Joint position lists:
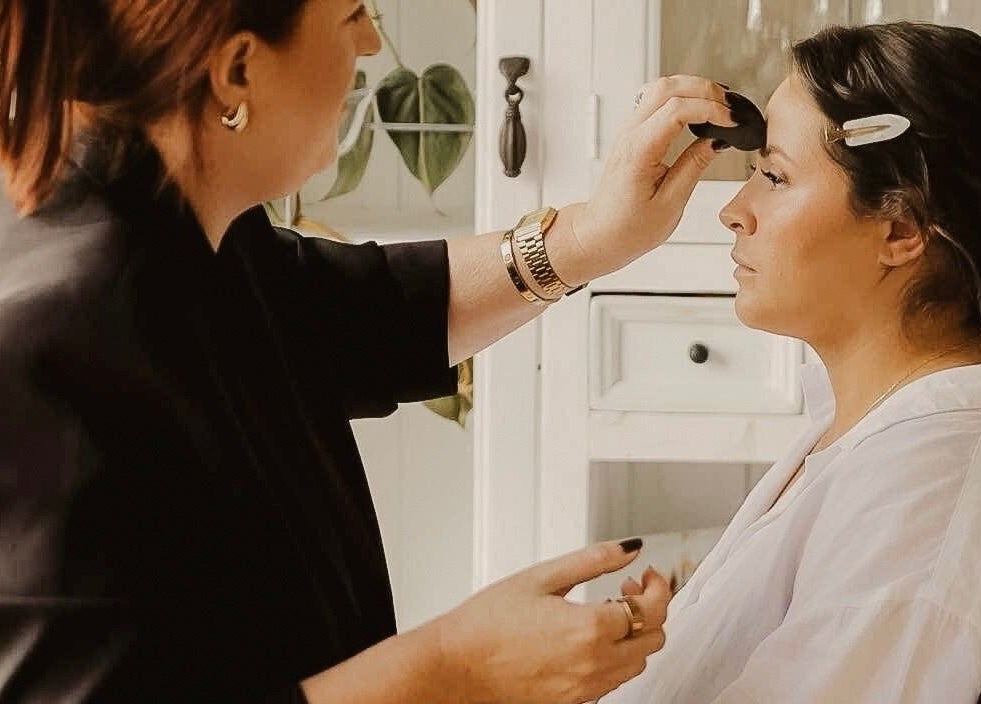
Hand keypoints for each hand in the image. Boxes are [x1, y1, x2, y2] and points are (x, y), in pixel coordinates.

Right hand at [433, 541, 670, 703]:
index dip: (658, 587)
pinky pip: (612, 681)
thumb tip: (628, 548)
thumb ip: (593, 560)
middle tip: (628, 589)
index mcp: (589, 628)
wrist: (456, 666)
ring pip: (637, 664)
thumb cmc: (487, 623)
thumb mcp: (542, 577)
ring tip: (606, 612)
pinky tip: (589, 638)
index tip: (647, 575)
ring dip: (635, 636)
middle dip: (650, 610)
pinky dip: (615, 658)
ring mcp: (585, 688)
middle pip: (654, 639)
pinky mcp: (572, 702)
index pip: (652, 609)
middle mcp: (594, 664)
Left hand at [569, 76, 734, 279]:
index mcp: (638, 151)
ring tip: (720, 107)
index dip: (710, 109)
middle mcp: (629, 134)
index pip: (677, 110)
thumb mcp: (670, 204)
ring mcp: (628, 131)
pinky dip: (682, 97)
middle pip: (668, 87)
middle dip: (705, 90)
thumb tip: (717, 140)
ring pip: (661, 87)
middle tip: (731, 109)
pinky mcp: (633, 134)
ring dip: (693, 89)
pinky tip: (699, 112)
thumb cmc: (628, 228)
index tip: (733, 122)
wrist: (600, 234)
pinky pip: (656, 100)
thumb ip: (694, 166)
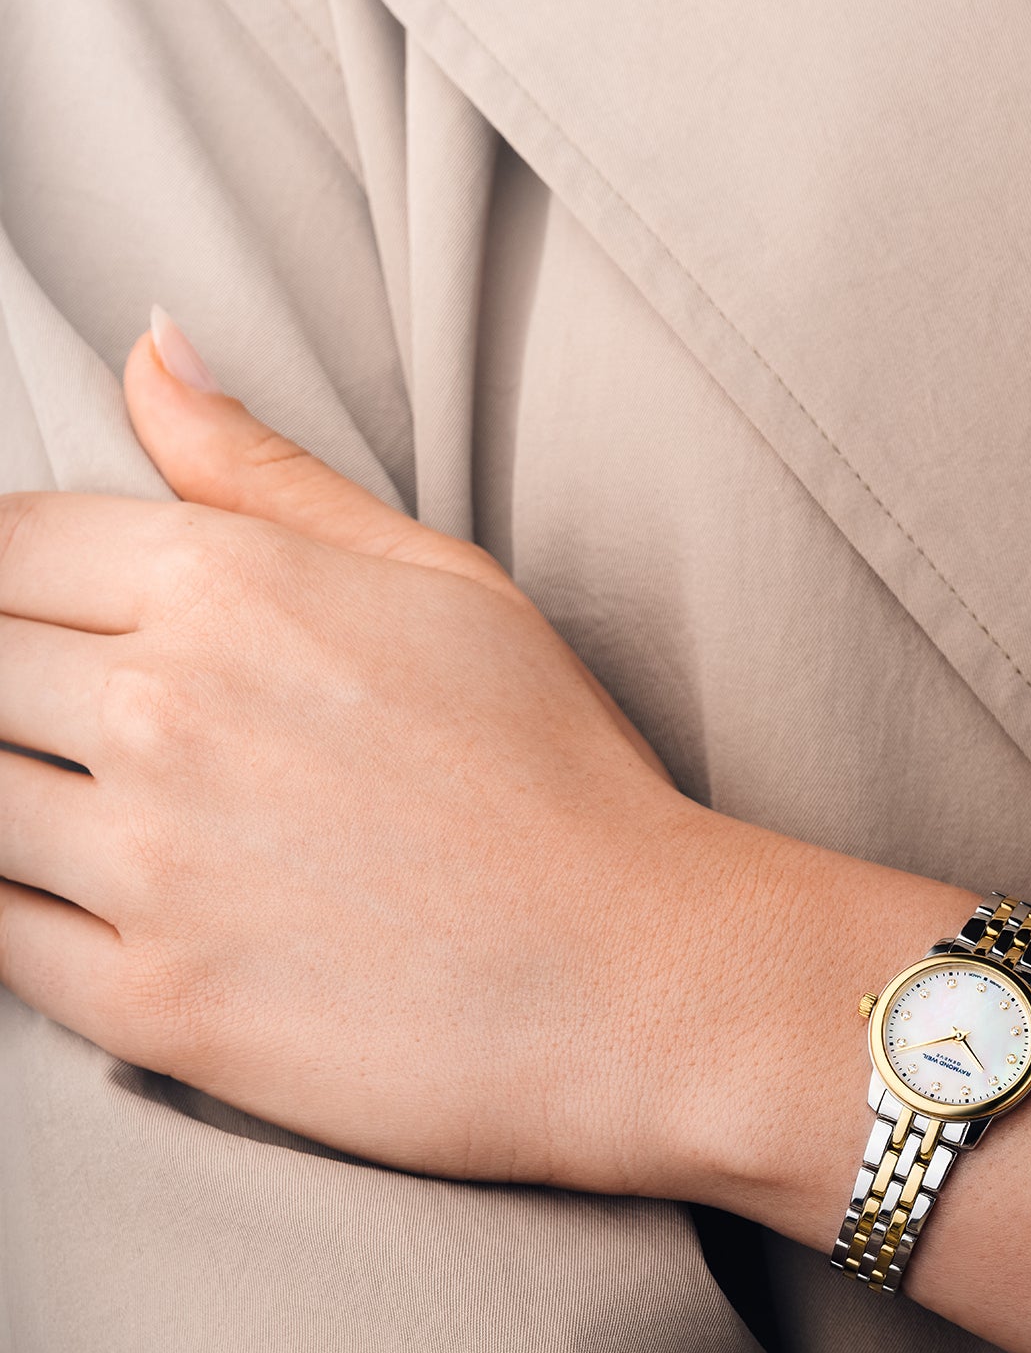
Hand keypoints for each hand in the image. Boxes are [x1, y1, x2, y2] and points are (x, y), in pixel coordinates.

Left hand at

→ **What to work on**:
Wherever the string "pinky" occurs in the records, copy the line it is in.

→ **Expected answer**:
pinky pip: (612, 681)
pinky tip: (589, 638)
pinky dip: (615, 658)
pinky mcp: (572, 702)
pinky dip: (682, 97)
pinky mcp: (633, 134)
pinky tip: (699, 112)
pinky pip: (656, 100)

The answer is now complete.